Robust Descriptions of the Data Set
Robust Descriptions of the Data Set
Clear descriptions should be provided regarding how and why the database was created.[12]
[13] To that end, the database's inclusion and exclusion criteria should be clearly stated.
The reader then can use these descriptions to assess the potential for biased or missing
information as it relates to the study at hand.[13]
Code Accuracy
Because administrative data are coded, administrative database studies should clearly
state the diagnostic and/or procedural codes used in the search algorithm as well
as the reason for selecting the codes. In addition, the accuracy of the codes to identify
a particular diagnosis or outcome should be reported to provide an estimate of the
percentage of misclassified data. This information provides insight as to how well
the code(s) represent the actual diagnosis, procedure, or outcome and allows the reader
to gauge the level of resulting bias. Code accuracy can be measured using several
different types of code validation studies,[13] the most reliable of which are “gold standard” validation studies. These studies
compare the code to a gold standard known to provide accurate information, such as
laboratory test results required for diagnosis. Ideally, code validity statistics
will be reported in terms of the probability that a patient identified with a code
actually has the condition of interest, although other methods such as positive predictive
value, sensitivity and specificity, and positive likelihood ratio may also be used.[13]
Clinical Significance
Because in large database studies very small differences between groups can result
in statistically significant differences, results should not be interpreted based
solely on p value because these differences may not be clinically relevant. Instead, results
should be interpreted based on clinical relevance and on the absolute and relative
differences between treatment groups.[13]
Time-Dependent Bias
Time-dependent patient variables are those which can change during the period of observation.

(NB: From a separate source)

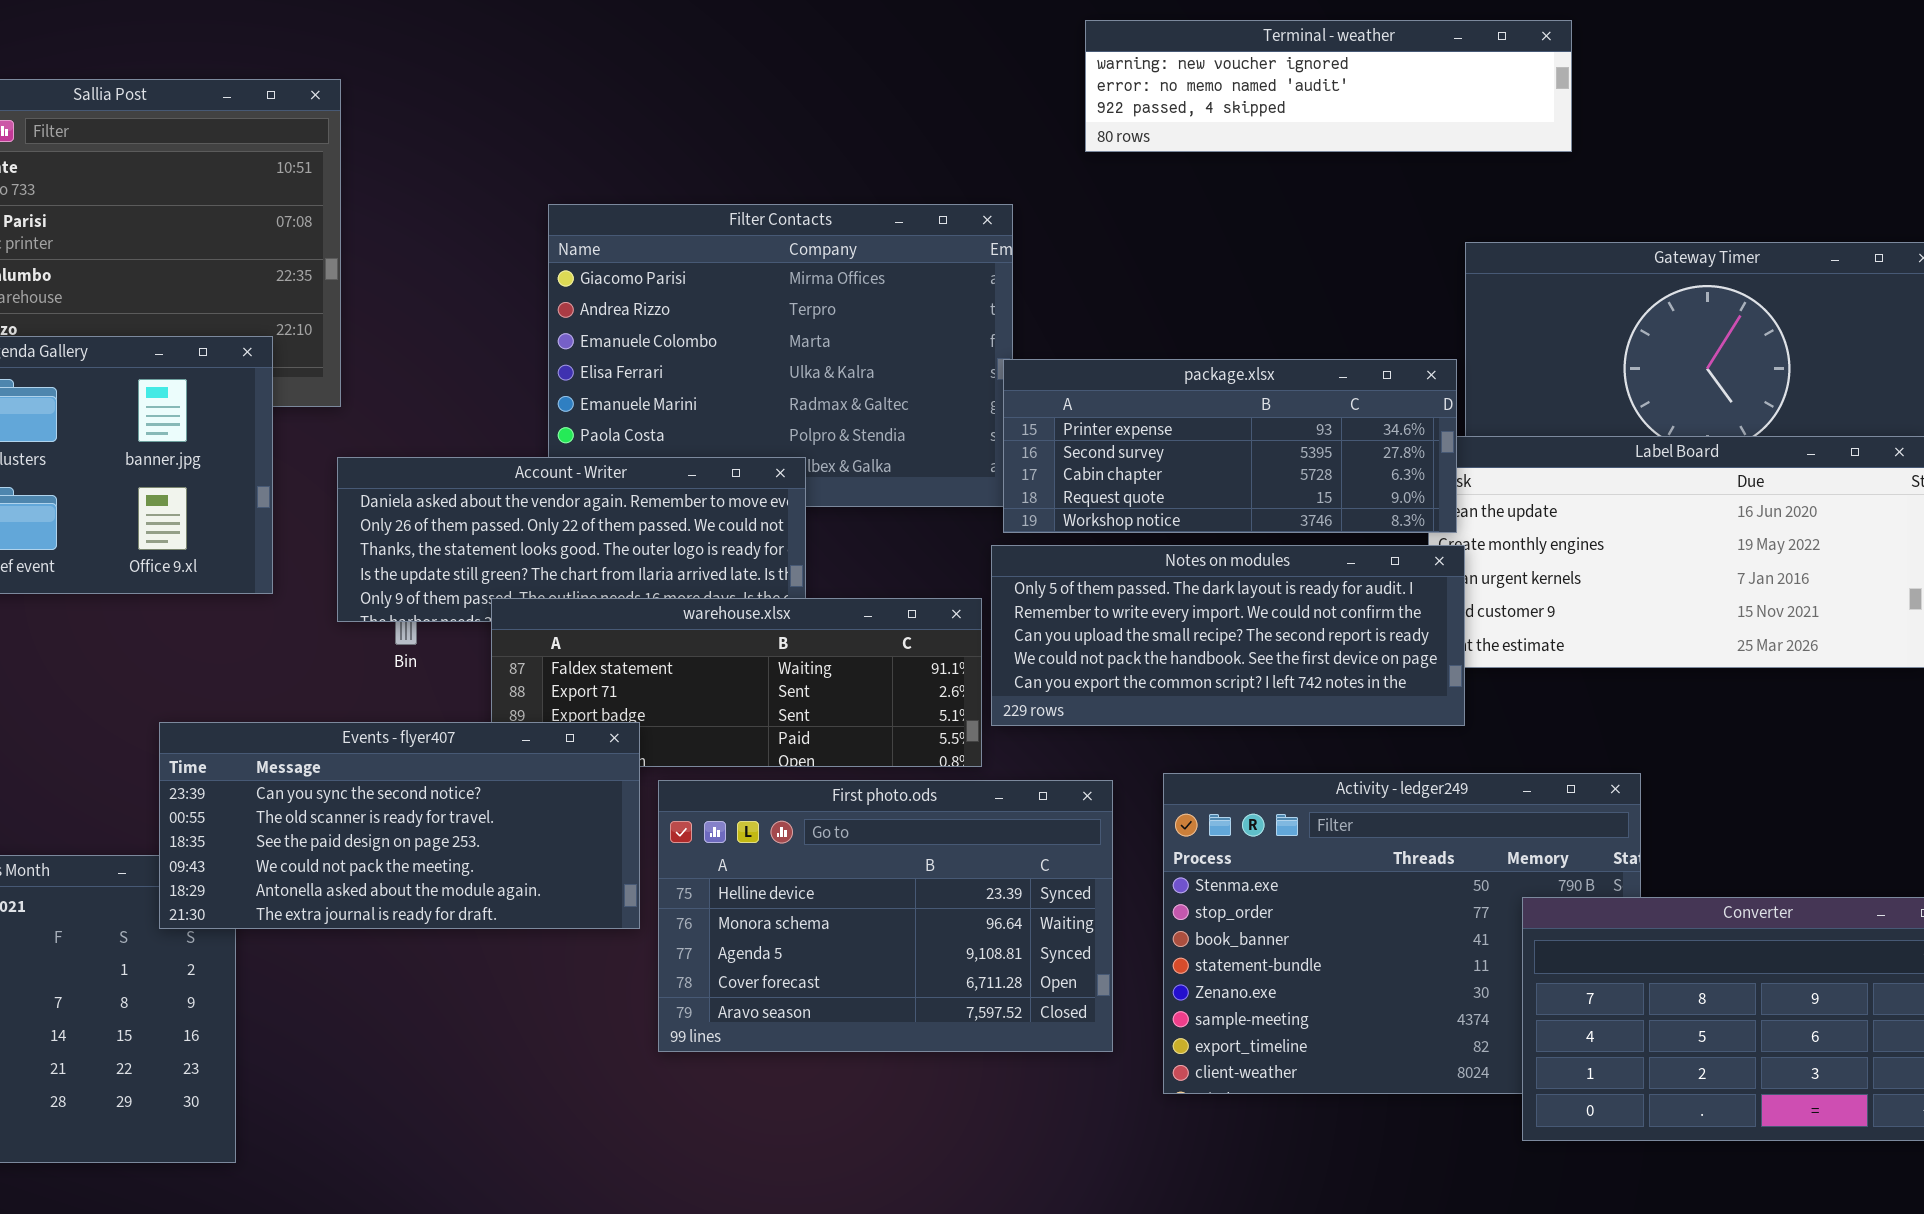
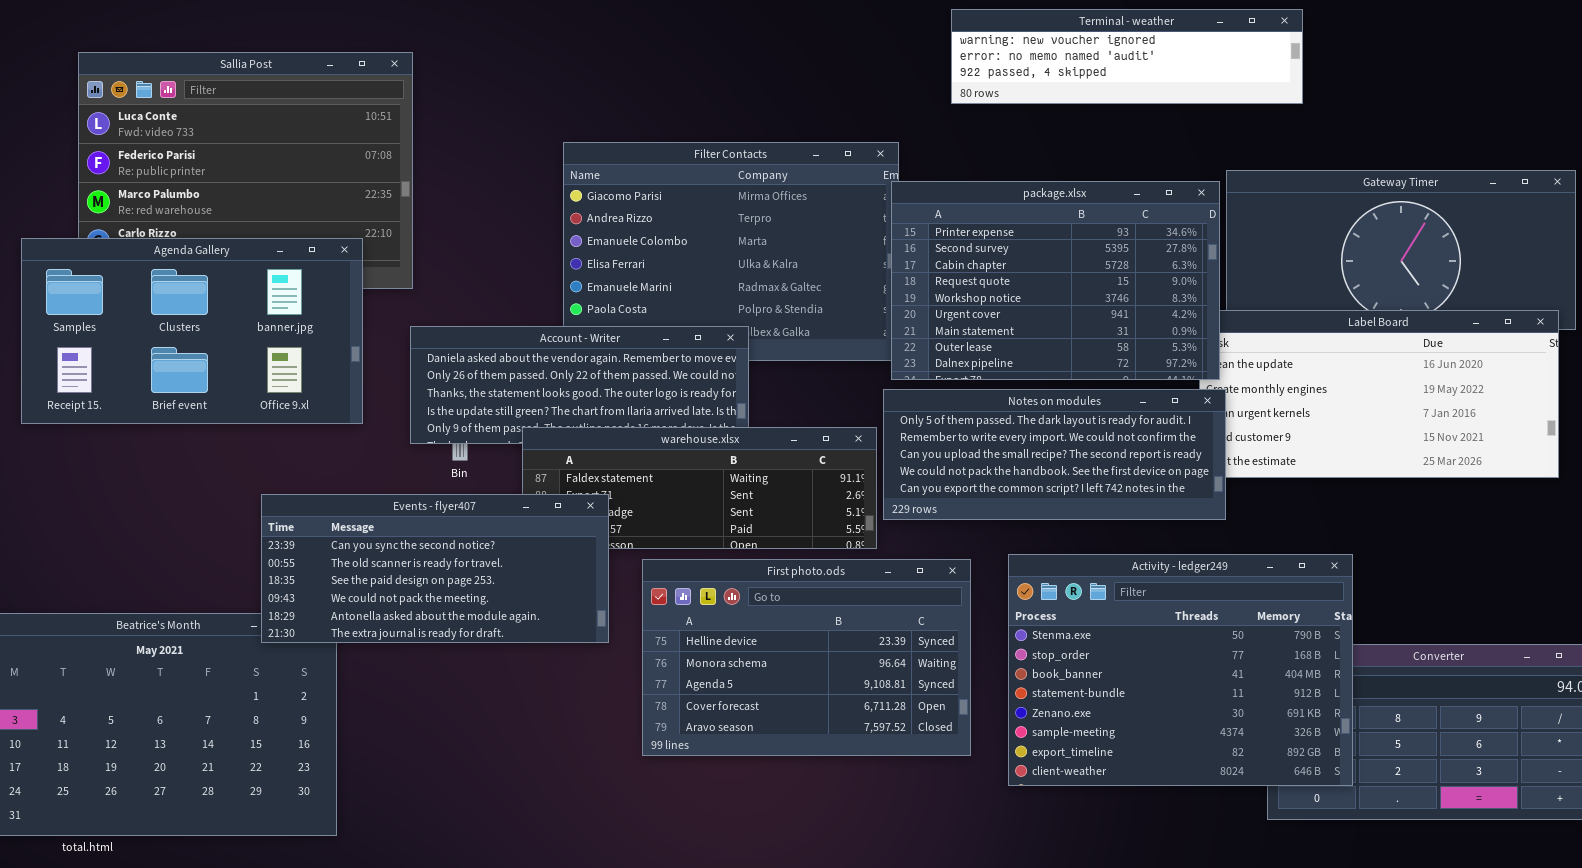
package.xlsx: [1003,359,1457,533] -> [891,181,1220,380], resized
Events - flyer407: [159,722,640,929] -> [261,494,609,643], moved
Activity - ledger249: [1163,773,1641,1094] -> [1008,554,1353,786], raised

If the values of such variables are unknown at baseline but are assessed as if they
were known, time-dependent bias of the results may occur.[13] Other factors that should be considered include whether the data set specifies the
following: the same time period consistent with the length of follow-up for the outcome
data; whether it includes data from the initial hospital admission alone or in addition
to data from repeat admissions; and whether it includes data from the first procedure
only or in addition to data from repeat procedures.
Clustering
Because data obtained from administrative data sets are subject to clustering, a study
should properly account for clustering that may be present in the data set. One example
of clustering is a specific diagnosis (e.g., acute myocardial infarction) treated
by emergency room physicians only within academic hospitals. Multivariate regression
models can be used to control for clustering and avoid the potential for misleading
conclusions.[13]
Summary
Administrative data provide researchers with relatively inexpensive access to large
numbers of patients nationwide and are increasingly being used for epidemiological,
effectiveness, and safety outcomes studies. Publically available databases from sources
such as the NIS and CMS provide information on large proportions of medical visits
in the United States, and provide a good source of “real-world” health care data for
reliably reported data. However, because administrative data are primarily gathered
for billing purposes rather than research purposes, there are several limitations
that must be considered, including the potential for inaccuracy and bias. As for all
study types, critical appraisal of administrative database studies are critical to
avoid arriving at inaccurate conclusions.